▸ Assignment: The entries are to be given back verbatim; no picture is to be copied.

▸ Stored data:
= = = =

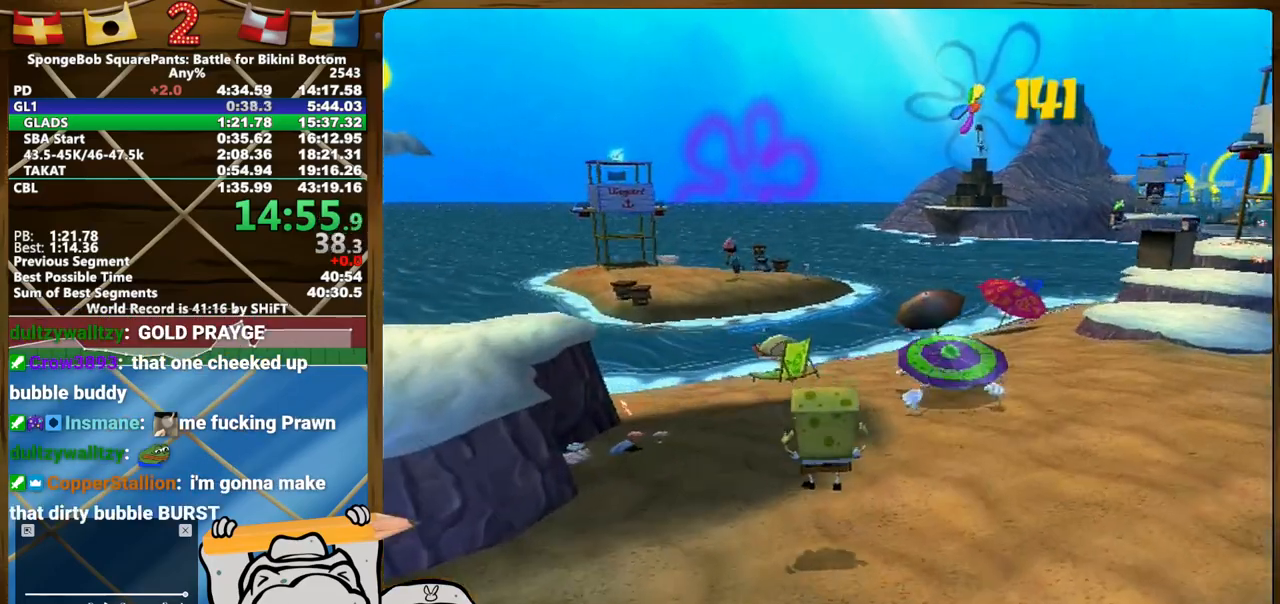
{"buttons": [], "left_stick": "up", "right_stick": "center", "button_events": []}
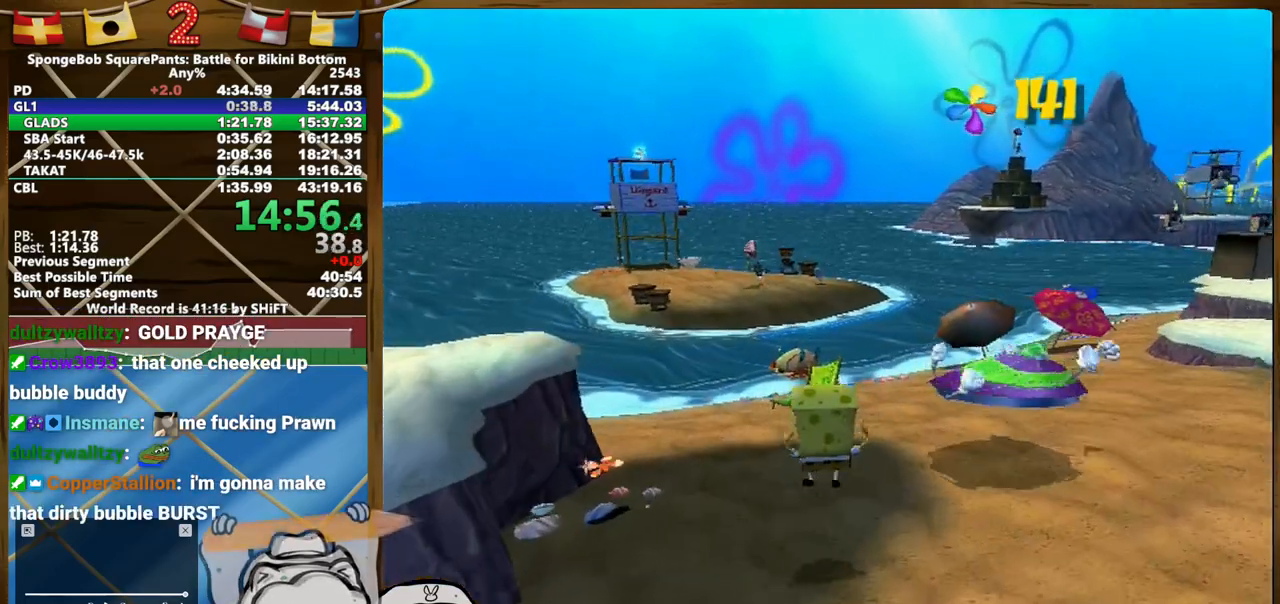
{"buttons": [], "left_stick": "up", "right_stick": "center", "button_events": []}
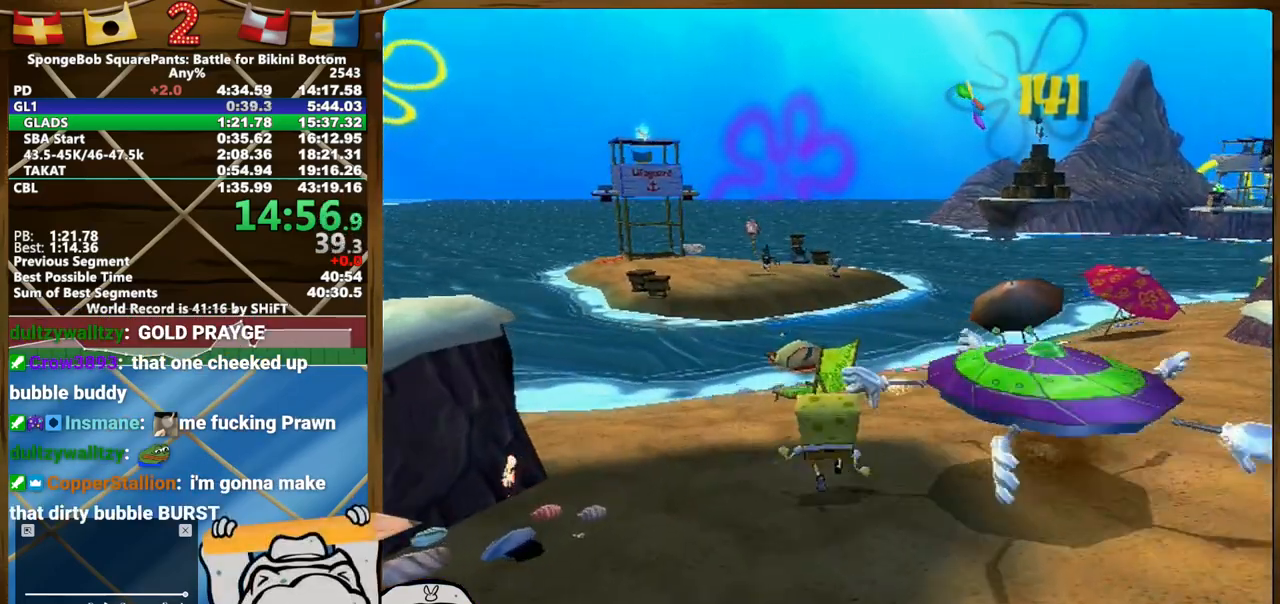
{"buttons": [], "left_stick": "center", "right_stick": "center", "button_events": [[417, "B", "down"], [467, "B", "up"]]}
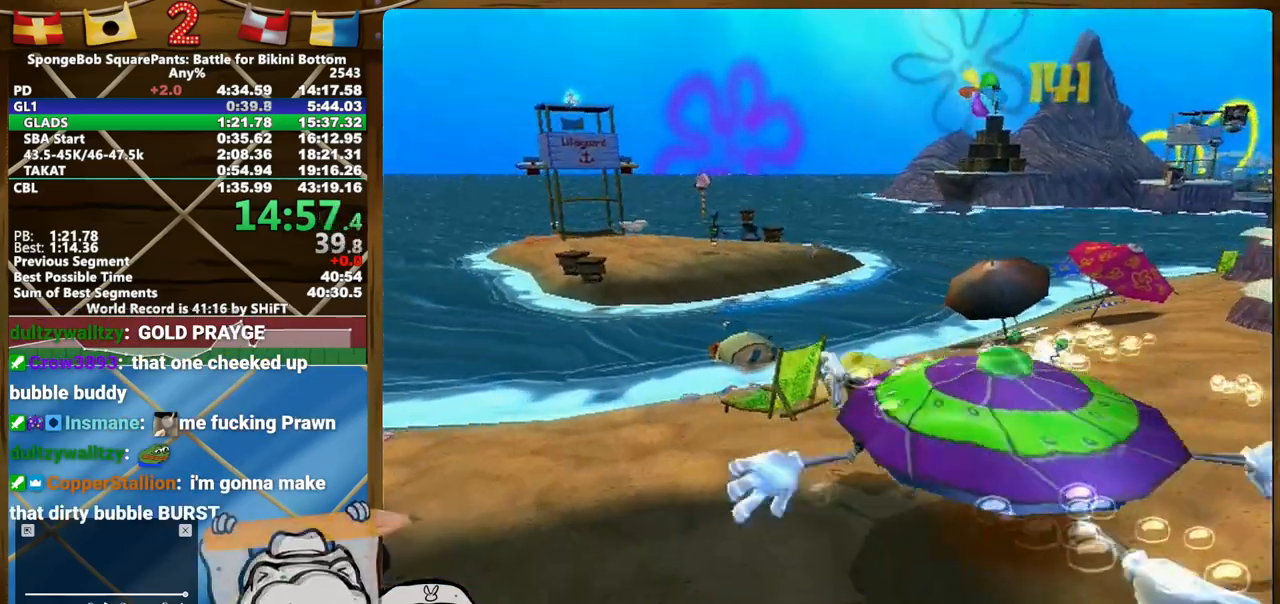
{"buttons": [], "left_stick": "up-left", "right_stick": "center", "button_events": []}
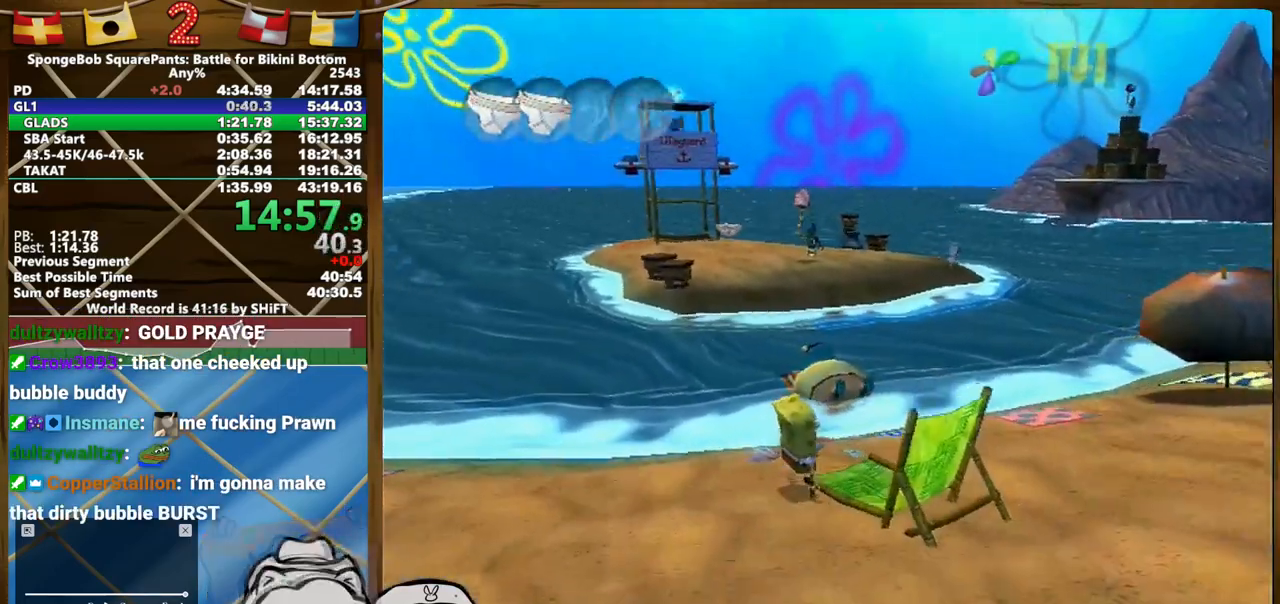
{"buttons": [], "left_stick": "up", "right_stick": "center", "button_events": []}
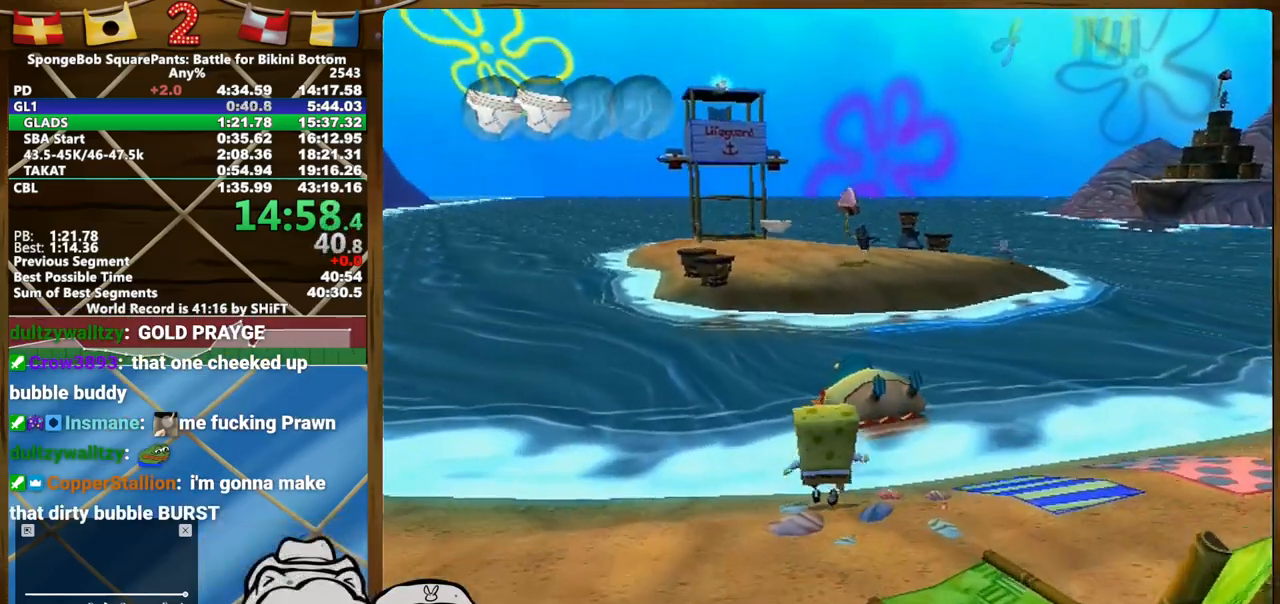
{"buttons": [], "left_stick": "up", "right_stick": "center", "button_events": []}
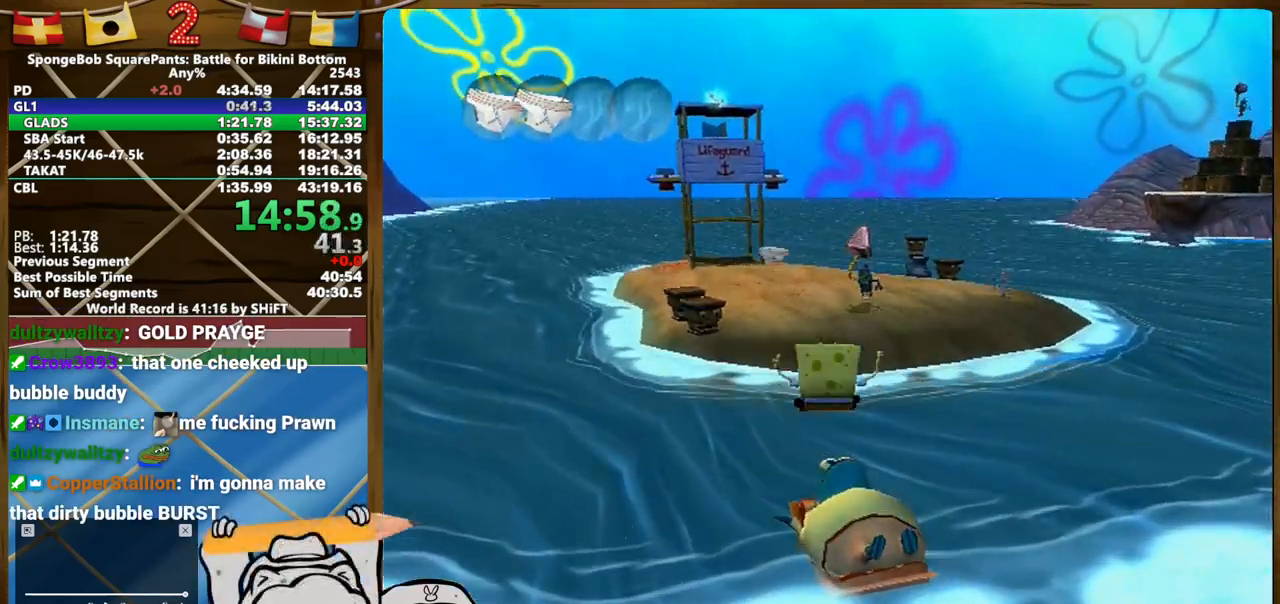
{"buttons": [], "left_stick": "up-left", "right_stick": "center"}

= = = =

▸ Written response:
{"buttons": [], "left_stick": "up", "right_stick": "center", "button_events": []}
{"buttons": [], "left_stick": "up", "right_stick": "center", "button_events": []}
{"buttons": [], "left_stick": "center", "right_stick": "center", "button_events": [[417, "B", "down"], [467, "B", "up"]]}
{"buttons": [], "left_stick": "up-left", "right_stick": "center", "button_events": []}
{"buttons": [], "left_stick": "up", "right_stick": "center", "button_events": []}
{"buttons": [], "left_stick": "up", "right_stick": "center", "button_events": []}
{"buttons": [], "left_stick": "up-left", "right_stick": "center"}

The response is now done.